Material to process
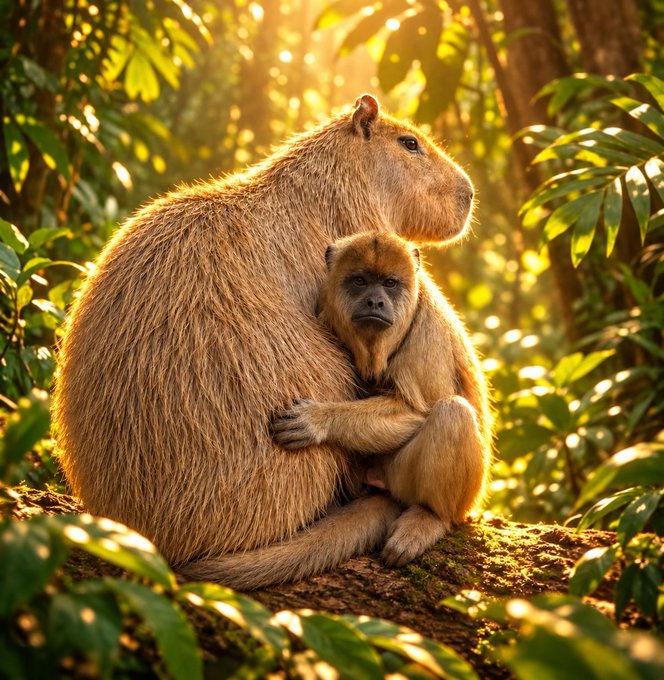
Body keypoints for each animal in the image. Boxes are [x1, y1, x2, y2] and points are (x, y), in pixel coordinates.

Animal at [272, 232, 491, 566]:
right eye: (360, 281)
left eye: (390, 283)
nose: (375, 301)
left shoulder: (426, 328)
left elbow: (417, 410)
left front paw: (318, 420)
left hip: (413, 480)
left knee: (452, 413)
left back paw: (431, 516)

Problem requirements
If a line in the data above contains "left", return that line.

Output for this exercise
left eye: (390, 283)
left shoulder: (426, 328)
left elbow: (417, 410)
left front paw: (318, 420)
left hip: (413, 480)
left knee: (452, 413)
left back paw: (431, 516)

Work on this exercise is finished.